▶ **Your instructions**
Which of the lines below include the word "pyautogui"? Pull each one out.

[Collected data]
......

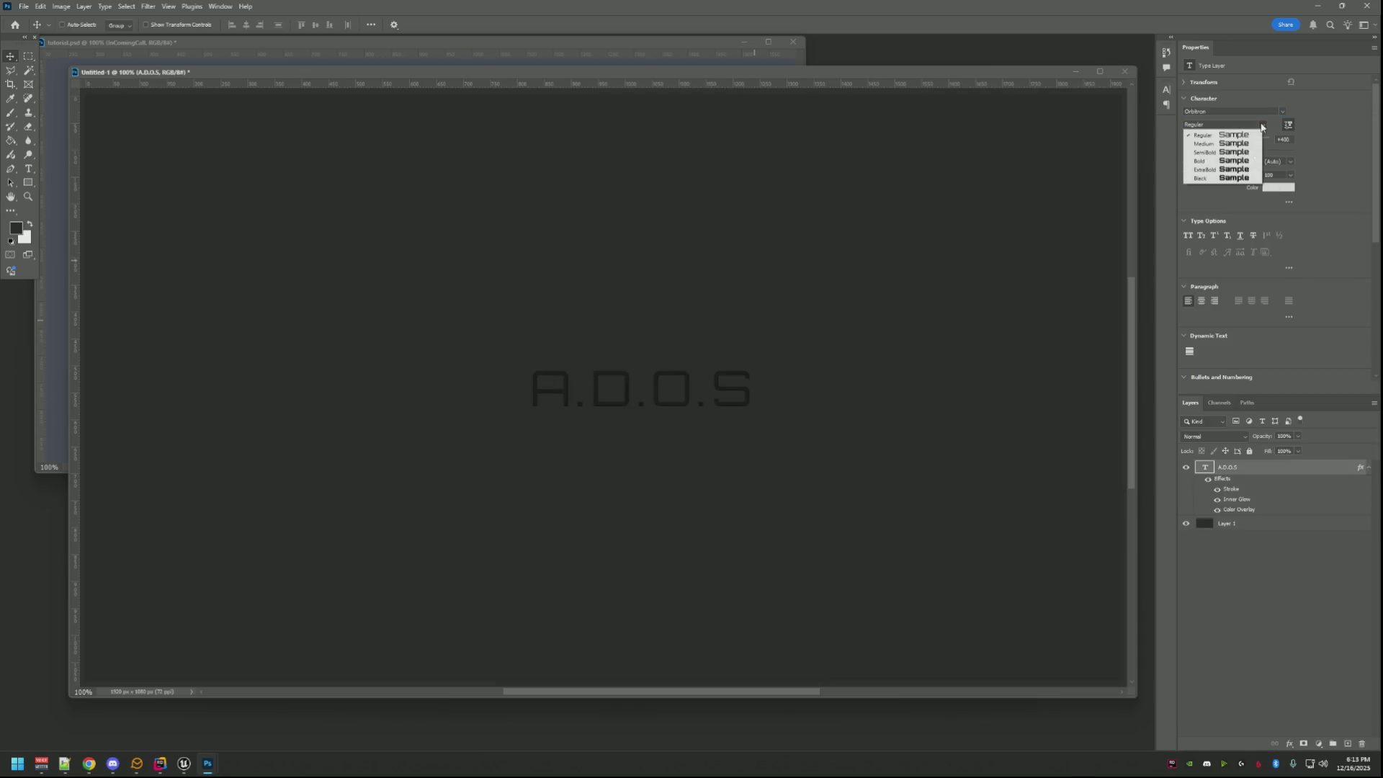
pyautogui.click(1239, 177)
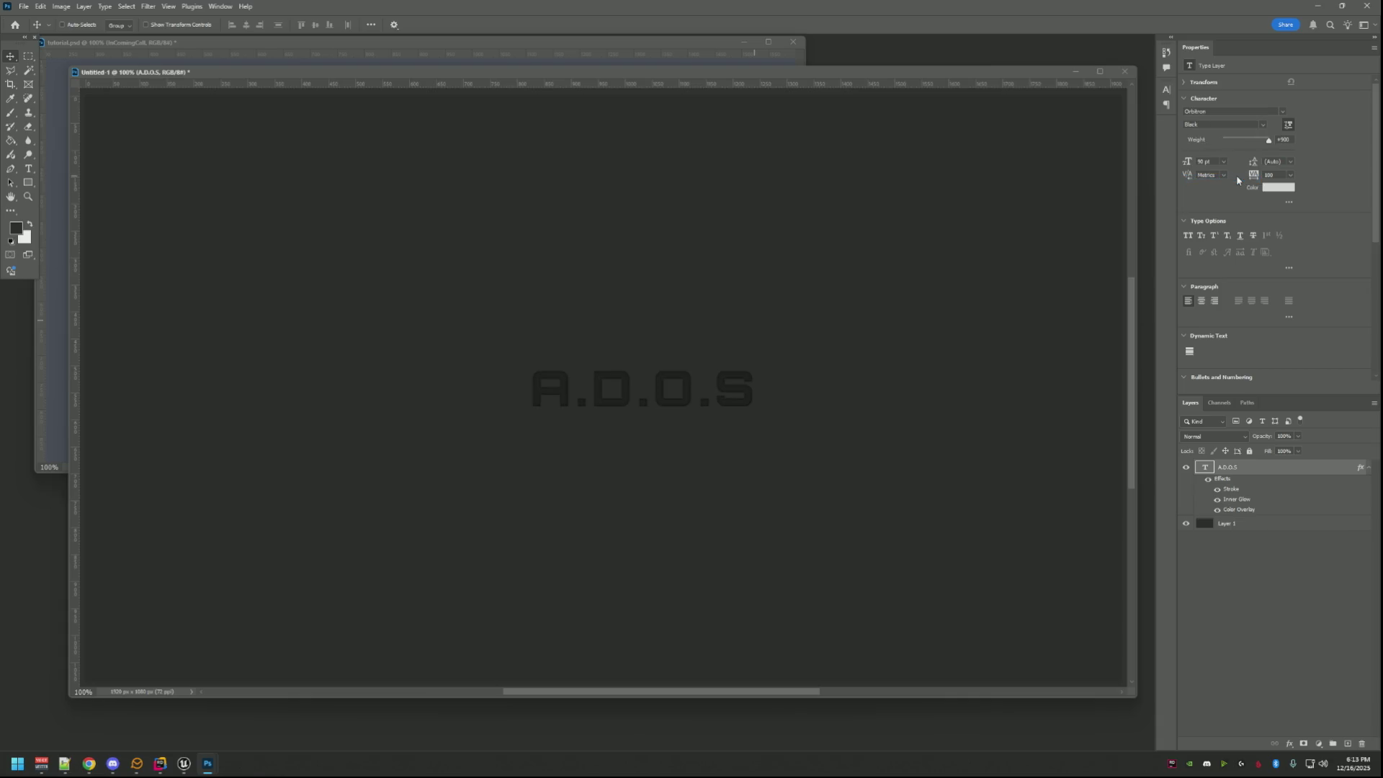
# Toggle Superscript on the title on and back off, leaving it unchanged.
pyautogui.click(1071, 266)
pyautogui.click(1210, 235)
pyautogui.click(1209, 235)
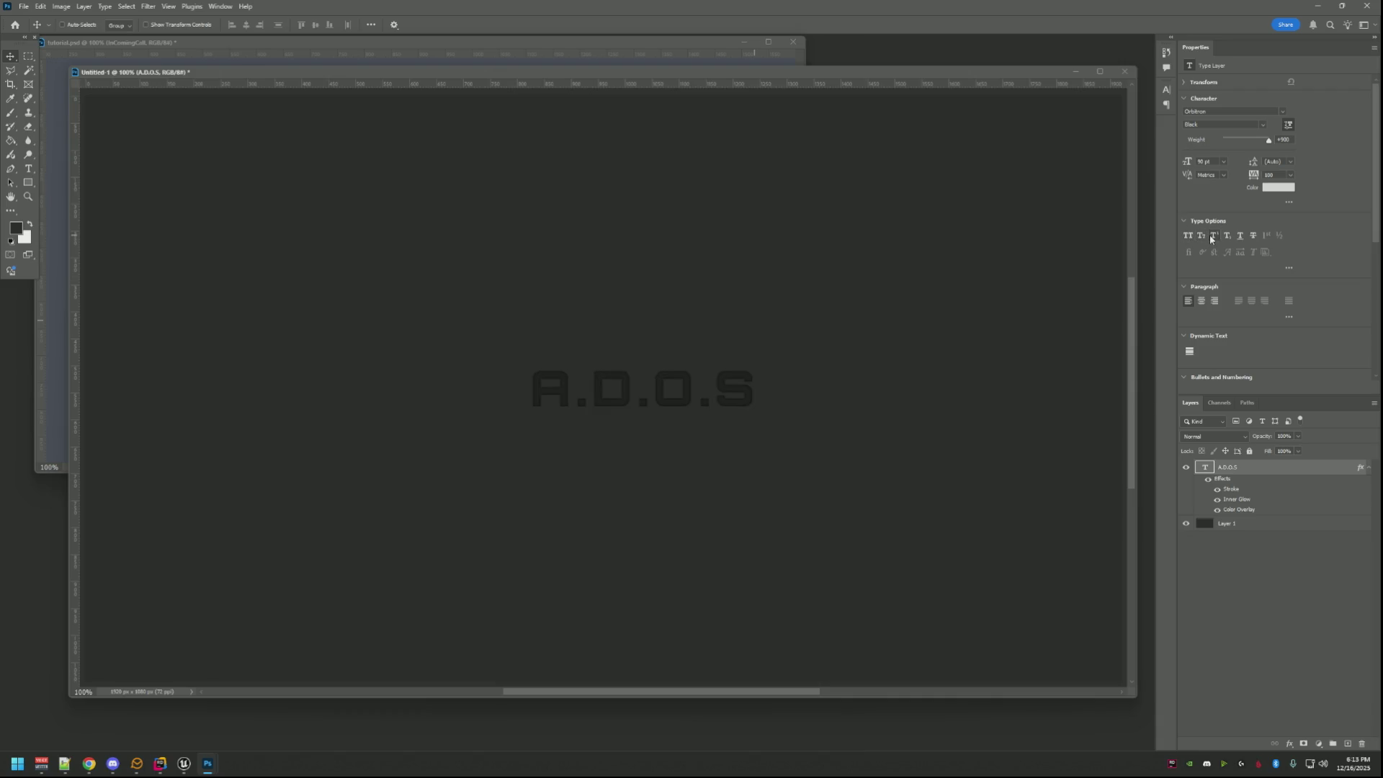
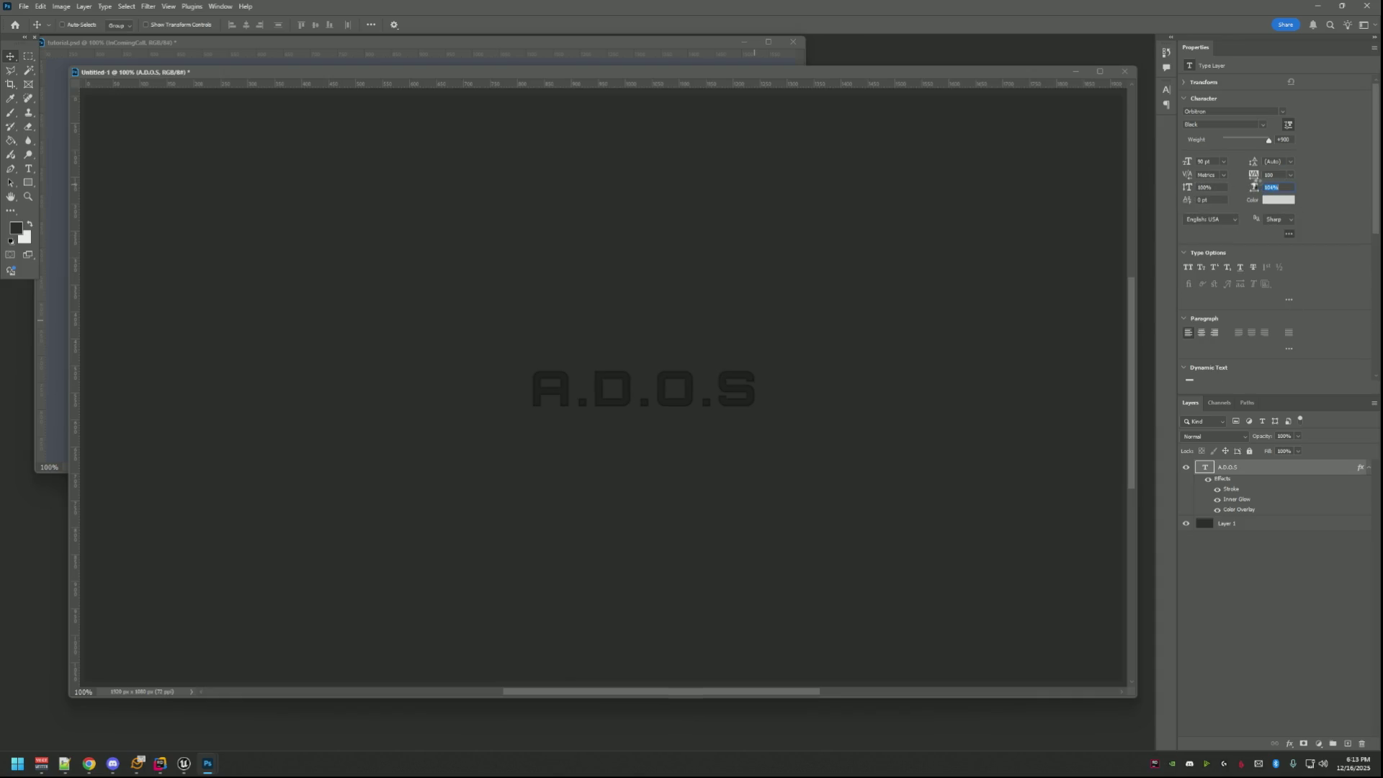
# Reset the A.D.O.S text's horizontal and vertical scale to 100% in the Character panel.
pyautogui.click(1284, 188)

......

▶ **Result of the task**
pyautogui.click(1239, 177)
pyautogui.click(1071, 266)
pyautogui.click(1210, 235)
pyautogui.click(1209, 235)
pyautogui.click(1284, 188)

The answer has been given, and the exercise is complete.